Task description
Exact copy, pictures excluded: please retype every record below.

BEGIN

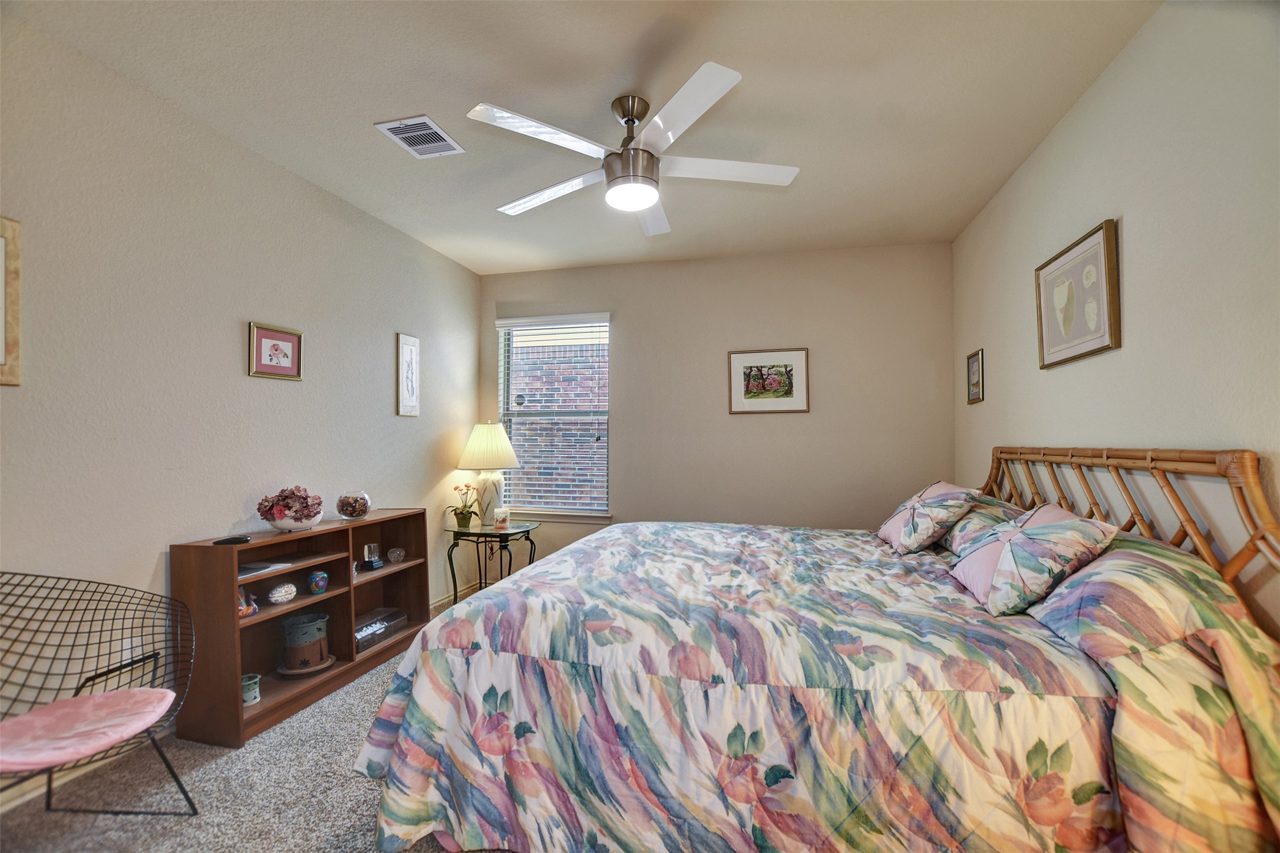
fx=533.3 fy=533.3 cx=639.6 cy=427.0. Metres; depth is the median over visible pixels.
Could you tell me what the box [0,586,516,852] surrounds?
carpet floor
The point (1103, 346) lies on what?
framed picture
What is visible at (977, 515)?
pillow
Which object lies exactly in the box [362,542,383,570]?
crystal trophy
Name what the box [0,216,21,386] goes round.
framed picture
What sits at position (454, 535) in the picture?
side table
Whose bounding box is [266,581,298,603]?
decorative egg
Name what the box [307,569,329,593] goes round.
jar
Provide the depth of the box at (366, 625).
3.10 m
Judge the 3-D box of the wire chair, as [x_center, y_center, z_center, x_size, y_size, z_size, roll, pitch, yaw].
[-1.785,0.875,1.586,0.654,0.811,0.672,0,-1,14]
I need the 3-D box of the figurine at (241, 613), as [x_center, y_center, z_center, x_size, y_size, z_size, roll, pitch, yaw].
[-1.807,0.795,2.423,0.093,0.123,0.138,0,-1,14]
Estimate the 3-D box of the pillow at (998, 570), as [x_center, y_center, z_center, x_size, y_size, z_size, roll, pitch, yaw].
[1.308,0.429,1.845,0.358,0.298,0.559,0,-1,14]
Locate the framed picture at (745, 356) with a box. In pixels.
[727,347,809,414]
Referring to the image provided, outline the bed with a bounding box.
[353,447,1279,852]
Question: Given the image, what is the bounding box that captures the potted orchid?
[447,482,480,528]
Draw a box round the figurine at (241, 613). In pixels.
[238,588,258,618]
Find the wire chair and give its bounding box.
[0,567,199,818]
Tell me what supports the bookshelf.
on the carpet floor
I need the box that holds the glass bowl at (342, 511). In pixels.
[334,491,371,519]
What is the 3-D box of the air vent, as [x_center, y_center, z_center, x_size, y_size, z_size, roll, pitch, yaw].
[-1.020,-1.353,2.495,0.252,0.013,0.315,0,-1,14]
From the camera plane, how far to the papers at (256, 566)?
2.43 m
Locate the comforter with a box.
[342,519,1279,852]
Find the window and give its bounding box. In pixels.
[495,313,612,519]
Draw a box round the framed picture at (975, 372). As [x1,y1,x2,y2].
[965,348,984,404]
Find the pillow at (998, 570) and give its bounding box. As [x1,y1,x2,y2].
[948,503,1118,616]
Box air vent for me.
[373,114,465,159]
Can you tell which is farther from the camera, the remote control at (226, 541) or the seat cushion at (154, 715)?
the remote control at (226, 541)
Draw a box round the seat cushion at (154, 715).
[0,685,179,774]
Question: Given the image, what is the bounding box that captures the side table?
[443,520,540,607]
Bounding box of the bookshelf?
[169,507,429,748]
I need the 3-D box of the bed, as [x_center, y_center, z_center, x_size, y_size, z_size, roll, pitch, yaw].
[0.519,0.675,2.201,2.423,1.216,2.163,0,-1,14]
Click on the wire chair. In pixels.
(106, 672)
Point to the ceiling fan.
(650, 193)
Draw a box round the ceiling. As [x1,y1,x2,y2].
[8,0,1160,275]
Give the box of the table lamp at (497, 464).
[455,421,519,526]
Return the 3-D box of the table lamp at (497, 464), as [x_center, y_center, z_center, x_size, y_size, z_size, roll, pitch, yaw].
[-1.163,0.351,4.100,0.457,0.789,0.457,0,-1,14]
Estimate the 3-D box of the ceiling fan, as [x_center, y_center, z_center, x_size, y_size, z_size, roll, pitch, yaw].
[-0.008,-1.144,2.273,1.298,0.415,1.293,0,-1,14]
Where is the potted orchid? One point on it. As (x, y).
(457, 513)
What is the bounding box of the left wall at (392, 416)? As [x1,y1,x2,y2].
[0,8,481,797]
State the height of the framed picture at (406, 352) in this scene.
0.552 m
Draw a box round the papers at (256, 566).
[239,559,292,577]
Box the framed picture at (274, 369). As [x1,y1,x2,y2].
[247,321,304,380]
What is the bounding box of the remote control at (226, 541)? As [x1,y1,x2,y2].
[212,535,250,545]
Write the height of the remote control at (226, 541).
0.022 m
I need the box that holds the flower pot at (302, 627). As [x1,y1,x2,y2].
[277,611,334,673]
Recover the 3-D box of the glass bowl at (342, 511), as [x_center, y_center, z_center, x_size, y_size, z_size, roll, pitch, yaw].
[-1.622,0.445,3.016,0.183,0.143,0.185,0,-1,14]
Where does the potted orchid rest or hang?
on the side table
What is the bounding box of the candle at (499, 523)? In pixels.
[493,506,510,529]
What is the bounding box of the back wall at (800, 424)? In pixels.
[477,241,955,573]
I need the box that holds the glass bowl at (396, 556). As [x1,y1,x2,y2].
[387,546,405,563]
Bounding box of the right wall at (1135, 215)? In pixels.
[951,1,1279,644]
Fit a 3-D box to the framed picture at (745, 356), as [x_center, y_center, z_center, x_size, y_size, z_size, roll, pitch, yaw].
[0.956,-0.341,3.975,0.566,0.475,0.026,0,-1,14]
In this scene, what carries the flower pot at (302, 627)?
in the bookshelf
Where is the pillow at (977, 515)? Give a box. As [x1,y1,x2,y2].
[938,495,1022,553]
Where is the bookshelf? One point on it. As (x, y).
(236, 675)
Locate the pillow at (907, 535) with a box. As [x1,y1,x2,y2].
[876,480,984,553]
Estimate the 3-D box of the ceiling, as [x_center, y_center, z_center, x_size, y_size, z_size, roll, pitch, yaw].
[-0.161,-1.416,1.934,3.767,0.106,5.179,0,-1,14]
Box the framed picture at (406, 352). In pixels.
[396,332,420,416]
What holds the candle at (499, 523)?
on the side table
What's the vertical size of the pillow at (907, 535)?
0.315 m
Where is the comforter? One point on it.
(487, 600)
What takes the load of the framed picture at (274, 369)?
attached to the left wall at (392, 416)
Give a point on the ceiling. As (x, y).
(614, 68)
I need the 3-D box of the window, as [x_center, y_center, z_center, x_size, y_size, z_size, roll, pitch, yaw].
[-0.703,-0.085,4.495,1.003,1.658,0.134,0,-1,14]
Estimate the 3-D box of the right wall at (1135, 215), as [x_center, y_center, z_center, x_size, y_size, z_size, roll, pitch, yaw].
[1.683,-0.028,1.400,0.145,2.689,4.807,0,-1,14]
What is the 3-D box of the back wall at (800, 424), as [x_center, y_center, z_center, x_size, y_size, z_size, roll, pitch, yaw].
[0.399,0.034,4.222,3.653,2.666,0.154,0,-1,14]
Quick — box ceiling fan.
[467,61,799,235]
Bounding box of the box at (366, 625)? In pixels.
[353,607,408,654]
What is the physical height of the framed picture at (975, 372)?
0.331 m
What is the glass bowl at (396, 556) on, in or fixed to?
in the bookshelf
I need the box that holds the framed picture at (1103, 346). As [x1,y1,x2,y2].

END

Answer area
fx=533.3 fy=533.3 cx=639.6 cy=427.0. Metres; depth is the median over visible pixels.
Could you tell me what the box [0,586,516,852] surrounds?
carpet floor
The point (1103, 346) lies on what?
framed picture
What is visible at (977, 515)?
pillow
Which object lies exactly in the box [362,542,383,570]?
crystal trophy
Name what the box [0,216,21,386] goes round.
framed picture
What sits at position (454, 535) in the picture?
side table
Whose bounding box is [266,581,298,603]?
decorative egg
Name what the box [307,569,329,593] goes round.
jar
Provide the depth of the box at (366, 625).
3.10 m
Judge the 3-D box of the wire chair, as [x_center, y_center, z_center, x_size, y_size, z_size, roll, pitch, yaw].
[-1.785,0.875,1.586,0.654,0.811,0.672,0,-1,14]
I need the 3-D box of the figurine at (241, 613), as [x_center, y_center, z_center, x_size, y_size, z_size, roll, pitch, yaw].
[-1.807,0.795,2.423,0.093,0.123,0.138,0,-1,14]
Estimate the 3-D box of the pillow at (998, 570), as [x_center, y_center, z_center, x_size, y_size, z_size, roll, pitch, yaw].
[1.308,0.429,1.845,0.358,0.298,0.559,0,-1,14]
Locate the framed picture at (745, 356) with a box. In pixels.
[727,347,809,414]
Referring to the image provided, outline the bed with a bounding box.
[353,447,1279,852]
Question: Given the image, what is the bounding box that captures the potted orchid?
[447,482,480,528]
Draw a box round the figurine at (241, 613). In pixels.
[238,588,258,618]
Find the wire chair and give its bounding box.
[0,567,199,818]
Tell me what supports the bookshelf.
on the carpet floor
I need the box that holds the glass bowl at (342, 511). In pixels.
[334,491,371,519]
What is the 3-D box of the air vent, as [x_center, y_center, z_center, x_size, y_size, z_size, roll, pitch, yaw].
[-1.020,-1.353,2.495,0.252,0.013,0.315,0,-1,14]
From the camera plane, how far to the papers at (256, 566)?
2.43 m
Locate the comforter with a box.
[342,519,1279,852]
Find the window and give its bounding box. In pixels.
[495,313,612,519]
Draw a box round the framed picture at (975, 372). As [x1,y1,x2,y2].
[965,348,984,404]
Find the pillow at (998, 570) and give its bounding box. As [x1,y1,x2,y2].
[948,503,1118,616]
Box air vent for me.
[373,114,465,159]
Can you tell which is farther from the camera, the remote control at (226, 541) or the seat cushion at (154, 715)?
the remote control at (226, 541)
Draw a box round the seat cushion at (154, 715).
[0,685,179,774]
Question: Given the image, what is the bounding box that captures the side table?
[443,520,540,607]
Bounding box of the bookshelf?
[169,507,429,748]
I need the 3-D box of the bed, as [x_center, y_center, z_center, x_size, y_size, z_size, roll, pitch, yaw].
[0.519,0.675,2.201,2.423,1.216,2.163,0,-1,14]
Click on the wire chair. In pixels.
(106, 672)
Point to the ceiling fan.
(650, 193)
Draw a box round the ceiling. As [x1,y1,x2,y2].
[8,0,1160,275]
Give the box of the table lamp at (497, 464).
[455,421,519,526]
Return the 3-D box of the table lamp at (497, 464), as [x_center, y_center, z_center, x_size, y_size, z_size, roll, pitch, yaw].
[-1.163,0.351,4.100,0.457,0.789,0.457,0,-1,14]
Estimate the 3-D box of the ceiling fan, as [x_center, y_center, z_center, x_size, y_size, z_size, roll, pitch, yaw].
[-0.008,-1.144,2.273,1.298,0.415,1.293,0,-1,14]
Where is the potted orchid? One point on it. As (x, y).
(457, 513)
What is the bounding box of the left wall at (392, 416)? As [x1,y1,x2,y2].
[0,8,481,797]
State the height of the framed picture at (406, 352) in this scene.
0.552 m
Draw a box round the papers at (256, 566).
[239,559,292,577]
Box the framed picture at (274, 369). As [x1,y1,x2,y2].
[247,321,304,380]
What is the bounding box of the remote control at (226, 541)? As [x1,y1,x2,y2].
[212,535,250,545]
Write the height of the remote control at (226, 541).
0.022 m
I need the box that holds the flower pot at (302, 627). As [x1,y1,x2,y2].
[277,611,334,673]
Recover the 3-D box of the glass bowl at (342, 511), as [x_center, y_center, z_center, x_size, y_size, z_size, roll, pitch, yaw].
[-1.622,0.445,3.016,0.183,0.143,0.185,0,-1,14]
Where does the potted orchid rest or hang?
on the side table
What is the bounding box of the candle at (499, 523)? In pixels.
[493,506,510,529]
What is the bounding box of the back wall at (800, 424)? In pixels.
[477,241,955,573]
I need the box that holds the glass bowl at (396, 556). As [x1,y1,x2,y2].
[387,546,405,563]
Bounding box of the right wall at (1135, 215)? In pixels.
[951,1,1279,644]
Fit a 3-D box to the framed picture at (745, 356), as [x_center, y_center, z_center, x_size, y_size, z_size, roll, pitch, yaw].
[0.956,-0.341,3.975,0.566,0.475,0.026,0,-1,14]
In this scene, what carries the flower pot at (302, 627)?
in the bookshelf
Where is the pillow at (977, 515)? Give a box. As [x1,y1,x2,y2].
[938,495,1022,553]
Where is the bookshelf? One point on it. As (x, y).
(236, 675)
Locate the pillow at (907, 535) with a box. As [x1,y1,x2,y2].
[876,480,984,553]
Estimate the 3-D box of the ceiling, as [x_center, y_center, z_center, x_size, y_size, z_size, roll, pitch, yaw].
[-0.161,-1.416,1.934,3.767,0.106,5.179,0,-1,14]
Box the framed picture at (406, 352). In pixels.
[396,332,420,416]
What holds the candle at (499, 523)?
on the side table
What's the vertical size of the pillow at (907, 535)?
0.315 m
Where is the comforter? One point on it.
(487, 600)
What takes the load of the framed picture at (274, 369)?
attached to the left wall at (392, 416)
Give a point on the ceiling. As (x, y).
(614, 68)
I need the 3-D box of the window, as [x_center, y_center, z_center, x_size, y_size, z_size, roll, pitch, yaw].
[-0.703,-0.085,4.495,1.003,1.658,0.134,0,-1,14]
Estimate the 3-D box of the right wall at (1135, 215), as [x_center, y_center, z_center, x_size, y_size, z_size, roll, pitch, yaw].
[1.683,-0.028,1.400,0.145,2.689,4.807,0,-1,14]
What is the 3-D box of the back wall at (800, 424), as [x_center, y_center, z_center, x_size, y_size, z_size, roll, pitch, yaw].
[0.399,0.034,4.222,3.653,2.666,0.154,0,-1,14]
Quick — box ceiling fan.
[467,61,799,235]
Bounding box of the box at (366, 625)? In pixels.
[353,607,408,654]
What is the physical height of the framed picture at (975, 372)?
0.331 m
What is the glass bowl at (396, 556) on, in or fixed to?
in the bookshelf
I need the box that holds the framed picture at (1103, 346). As [x1,y1,x2,y2].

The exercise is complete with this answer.